TASK TO CARRY OUT: What this exercise calls for is an exact copy of the data.

#### EXTRACTED DATA ####

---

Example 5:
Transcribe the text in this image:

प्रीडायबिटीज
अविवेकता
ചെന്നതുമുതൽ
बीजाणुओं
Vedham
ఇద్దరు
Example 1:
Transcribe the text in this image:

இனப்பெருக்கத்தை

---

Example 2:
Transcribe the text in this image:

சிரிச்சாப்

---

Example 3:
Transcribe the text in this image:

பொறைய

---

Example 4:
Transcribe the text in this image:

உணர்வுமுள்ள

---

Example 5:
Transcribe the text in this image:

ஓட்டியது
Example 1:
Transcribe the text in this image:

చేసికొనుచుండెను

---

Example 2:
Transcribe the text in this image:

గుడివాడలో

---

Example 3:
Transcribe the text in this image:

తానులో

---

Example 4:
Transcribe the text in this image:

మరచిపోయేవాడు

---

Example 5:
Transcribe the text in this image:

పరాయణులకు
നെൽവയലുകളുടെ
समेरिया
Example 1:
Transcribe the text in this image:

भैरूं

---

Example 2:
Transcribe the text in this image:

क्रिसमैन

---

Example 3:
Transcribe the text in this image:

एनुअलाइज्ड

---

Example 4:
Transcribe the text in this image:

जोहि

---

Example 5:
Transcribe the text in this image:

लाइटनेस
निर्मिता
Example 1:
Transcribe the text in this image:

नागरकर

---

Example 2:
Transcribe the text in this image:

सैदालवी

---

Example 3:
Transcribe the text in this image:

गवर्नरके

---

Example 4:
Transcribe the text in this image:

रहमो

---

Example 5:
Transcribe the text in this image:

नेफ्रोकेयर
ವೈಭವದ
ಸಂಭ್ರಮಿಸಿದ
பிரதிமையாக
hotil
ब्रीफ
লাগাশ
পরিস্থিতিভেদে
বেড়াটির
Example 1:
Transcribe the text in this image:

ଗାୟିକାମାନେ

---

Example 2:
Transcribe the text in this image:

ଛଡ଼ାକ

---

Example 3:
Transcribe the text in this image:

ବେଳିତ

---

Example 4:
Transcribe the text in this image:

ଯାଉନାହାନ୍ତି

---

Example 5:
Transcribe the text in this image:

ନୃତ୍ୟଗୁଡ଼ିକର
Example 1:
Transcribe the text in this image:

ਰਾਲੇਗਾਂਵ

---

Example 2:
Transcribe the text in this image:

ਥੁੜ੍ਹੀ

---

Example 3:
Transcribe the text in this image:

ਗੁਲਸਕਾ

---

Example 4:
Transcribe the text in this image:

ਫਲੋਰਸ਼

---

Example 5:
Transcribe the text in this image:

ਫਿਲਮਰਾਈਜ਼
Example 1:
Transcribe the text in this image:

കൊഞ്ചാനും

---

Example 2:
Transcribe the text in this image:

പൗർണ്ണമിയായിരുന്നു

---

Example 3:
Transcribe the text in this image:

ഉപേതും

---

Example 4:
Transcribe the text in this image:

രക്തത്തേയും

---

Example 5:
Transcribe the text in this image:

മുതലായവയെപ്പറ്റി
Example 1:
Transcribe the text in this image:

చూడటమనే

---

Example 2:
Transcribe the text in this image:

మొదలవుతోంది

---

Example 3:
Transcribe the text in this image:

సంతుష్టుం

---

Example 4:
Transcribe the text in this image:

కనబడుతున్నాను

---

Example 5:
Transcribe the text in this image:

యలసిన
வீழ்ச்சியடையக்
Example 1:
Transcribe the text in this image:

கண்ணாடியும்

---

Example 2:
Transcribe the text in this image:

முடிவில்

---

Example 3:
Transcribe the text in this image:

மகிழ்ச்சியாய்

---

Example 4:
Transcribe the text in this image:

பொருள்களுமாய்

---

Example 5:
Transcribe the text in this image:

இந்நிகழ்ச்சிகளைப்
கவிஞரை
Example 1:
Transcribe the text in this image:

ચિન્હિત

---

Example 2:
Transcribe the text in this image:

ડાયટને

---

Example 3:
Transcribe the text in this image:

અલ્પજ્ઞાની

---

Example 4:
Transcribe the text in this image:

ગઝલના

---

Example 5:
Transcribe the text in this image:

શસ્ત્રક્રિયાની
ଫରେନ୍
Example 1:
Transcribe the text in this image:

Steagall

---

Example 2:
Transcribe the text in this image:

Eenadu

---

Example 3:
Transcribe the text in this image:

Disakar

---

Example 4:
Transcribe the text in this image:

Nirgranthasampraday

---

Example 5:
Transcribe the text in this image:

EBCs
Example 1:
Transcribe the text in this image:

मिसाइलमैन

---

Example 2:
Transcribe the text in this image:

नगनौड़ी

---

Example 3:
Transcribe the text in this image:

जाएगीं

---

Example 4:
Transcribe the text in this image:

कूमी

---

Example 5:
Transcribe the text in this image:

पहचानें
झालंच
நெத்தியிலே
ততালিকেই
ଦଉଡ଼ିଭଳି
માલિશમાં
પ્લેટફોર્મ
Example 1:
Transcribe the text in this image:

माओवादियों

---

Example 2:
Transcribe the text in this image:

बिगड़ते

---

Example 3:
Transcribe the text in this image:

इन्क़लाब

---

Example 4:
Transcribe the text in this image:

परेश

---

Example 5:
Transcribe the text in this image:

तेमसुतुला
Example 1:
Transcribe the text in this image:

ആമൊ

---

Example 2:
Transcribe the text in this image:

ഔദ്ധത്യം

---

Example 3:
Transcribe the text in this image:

####

TASK OUTPUT:
---

Example 5:
Transcribe the text in this image:

प्रीडायबिटीज
अविवेकता
ചെന്നതുമുതൽ
बीजाणुओं
Vedham
ఇద్దరు
Example 1:
Transcribe the text in this image:

இனப்பெருக்கத்தை

---

Example 2:
Transcribe the text in this image:

சிரிச்சாப்

---

Example 3:
Transcribe the text in this image:

பொறைய

---

Example 4:
Transcribe the text in this image:

உணர்வுமுள்ள

---

Example 5:
Transcribe the text in this image:

ஓட்டியது
Example 1:
Transcribe the text in this image:

చేసికొనుచుండెను

---

Example 2:
Transcribe the text in this image:

గుడివాడలో

---

Example 3:
Transcribe the text in this image:

తానులో

---

Example 4:
Transcribe the text in this image:

మరచిపోయేవాడు

---

Example 5:
Transcribe the text in this image:

పరాయణులకు
നെൽവയലുകളുടെ
समेरिया
Example 1:
Transcribe the text in this image:

भैरूं

---

Example 2:
Transcribe the text in this image:

क्रिसमैन

---

Example 3:
Transcribe the text in this image:

एनुअलाइज्ड

---

Example 4:
Transcribe the text in this image:

जोहि

---

Example 5:
Transcribe the text in this image:

लाइटनेस
निर्मिता
Example 1:
Transcribe the text in this image:

नागरकर

---

Example 2:
Transcribe the text in this image:

सैदालवी

---

Example 3:
Transcribe the text in this image:

गवर्नरके

---

Example 4:
Transcribe the text in this image:

रहमो

---

Example 5:
Transcribe the text in this image:

नेफ्रोकेयर
ವೈಭವದ
ಸಂಭ್ರಮಿಸಿದ
பிரதிமையாக
hotil
ब्रीफ
লাগাশ
পরিস্থিতিভেদে
বেড়াটির
Example 1:
Transcribe the text in this image:

ଗାୟିକାମାନେ

---

Example 2:
Transcribe the text in this image:

ଛଡ଼ାକ

---

Example 3:
Transcribe the text in this image:

ବେଳିତ

---

Example 4:
Transcribe the text in this image:

ଯାଉନାହାନ୍ତି

---

Example 5:
Transcribe the text in this image:

ନୃତ୍ୟଗୁଡ଼ିକର
Example 1:
Transcribe the text in this image:

ਰਾਲੇਗਾਂਵ

---

Example 2:
Transcribe the text in this image:

ਥੁੜ੍ਹੀ

---

Example 3:
Transcribe the text in this image:

ਗੁਲਸਕਾ

---

Example 4:
Transcribe the text in this image:

ਫਲੋਰਸ਼

---

Example 5:
Transcribe the text in this image:

ਫਿਲਮਰਾਈਜ਼
Example 1:
Transcribe the text in this image:

കൊഞ്ചാനും

---

Example 2:
Transcribe the text in this image:

പൗർണ്ണമിയായിരുന്നു

---

Example 3:
Transcribe the text in this image:

ഉപേതും

---

Example 4:
Transcribe the text in this image:

രക്തത്തേയും

---

Example 5:
Transcribe the text in this image:

മുതലായവയെപ്പറ്റി
Example 1:
Transcribe the text in this image:

చూడటమనే

---

Example 2:
Transcribe the text in this image:

మొదలవుతోంది

---

Example 3:
Transcribe the text in this image:

సంతుష్టుం

---

Example 4:
Transcribe the text in this image:

కనబడుతున్నాను

---

Example 5:
Transcribe the text in this image:

యలసిన
வீழ்ச்சியடையக்
Example 1:
Transcribe the text in this image:

கண்ணாடியும்

---

Example 2:
Transcribe the text in this image:

முடிவில்

---

Example 3:
Transcribe the text in this image:

மகிழ்ச்சியாய்

---

Example 4:
Transcribe the text in this image:

பொருள்களுமாய்

---

Example 5:
Transcribe the text in this image:

இந்நிகழ்ச்சிகளைப்
கவிஞரை
Example 1:
Transcribe the text in this image:

ચિન્હિત

---

Example 2:
Transcribe the text in this image:

ડાયટને

---

Example 3:
Transcribe the text in this image:

અલ્પજ્ઞાની

---

Example 4:
Transcribe the text in this image:

ગઝલના

---

Example 5:
Transcribe the text in this image:

શસ્ત્રક્રિયાની
ଫରେନ୍
Example 1:
Transcribe the text in this image:

Steagall

---

Example 2:
Transcribe the text in this image:

Eenadu

---

Example 3:
Transcribe the text in this image:

Disakar

---

Example 4:
Transcribe the text in this image:

Nirgranthasampraday

---

Example 5:
Transcribe the text in this image:

EBCs
Example 1:
Transcribe the text in this image:

मिसाइलमैन

---

Example 2:
Transcribe the text in this image:

नगनौड़ी

---

Example 3:
Transcribe the text in this image:

जाएगीं

---

Example 4:
Transcribe the text in this image:

कूमी

---

Example 5:
Transcribe the text in this image:

पहचानें
झालंच
நெத்தியிலே
ততালিকেই
ଦଉଡ଼ିଭଳି
માલિશમાં
પ્લેટફોર્મ
Example 1:
Transcribe the text in this image:

माओवादियों

---

Example 2:
Transcribe the text in this image:

बिगड़ते

---

Example 3:
Transcribe the text in this image:

इन्क़लाब

---

Example 4:
Transcribe the text in this image:

परेश

---

Example 5:
Transcribe the text in this image:

तेमसुतुला
Example 1:
Transcribe the text in this image:

ആമൊ

---

Example 2:
Transcribe the text in this image:

ഔദ്ധത്യം

---

Example 3:
Transcribe the text in this image:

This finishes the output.